Do you know how many people pronounce Nokia as "Mokia" or "Nok-i-oya"? Its "NO-KEY-AH," people!

I hear they've got this great new learning tool called Hooked on Phoenics. I suggest everyone who can't pronounce Nokia correctly check it out.

24/5/05 17:43  
Anonymous Anonymous said...

I just can't get over how freaking aweXome panel 3 is. I really really really like that panel! It's become an unhealthy obsession.

24/5/05 18:26  
Anonymous Anonymous said...

Uh yeah. I was hooked on Phoenix for a while but I kicked it clean.
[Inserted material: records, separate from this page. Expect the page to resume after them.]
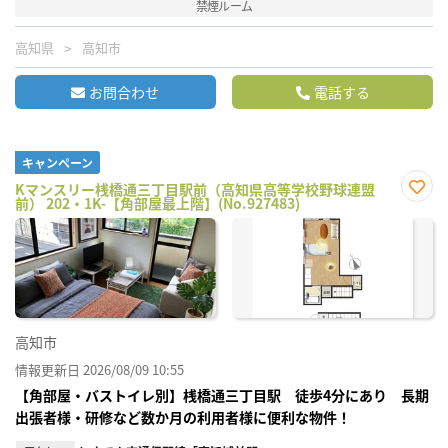
禁煙ルーム
高知県
高知市
お問合わせ
電話する
キャンペーン
Kマンスリー桟橋通三丁目駅前（高知県高等学校野球連盟
前） 202・1K-【角部屋最上階】(No.927483)
お気
に入
り登
録
高知市
情報更新日 2026/08/09 10:55
【角部屋・バストイレ別】桟橋通三丁目駅 徒歩4分にあり 長期
出張者様・研修など数か月の利用者様に便利な物件！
I saw a Nokia executive on television and he pronounced it KNOCK-ee-yah. Those crazy Finns...can't even pronounce the name of their own company right.

24/5/05 23:09  
Anonymous Anonymous said...

All these posts about dropping the phone in the toilet... here's a thought: stop talking on the phone when you're taking a leak.

24/5/05 23:10  
Anonymous Anonymous said...

I seem to take fair care of most things, if I don't lose them first. People make fun of me because I leave my Jukebox on the floor in a mess, but I have a handle on things.

25/5/05 00:37  
Anonymous Anonymous said...

I second Gleemonex's comment about the fantastic blending on panel 2.

25/5/05 02:30  
Blogger Jed said...

my birthday kicked your birthday's ass, FROM ONE DAY IN THE FUTURE. most of it was spent in a tattoo shop and then a gay bar.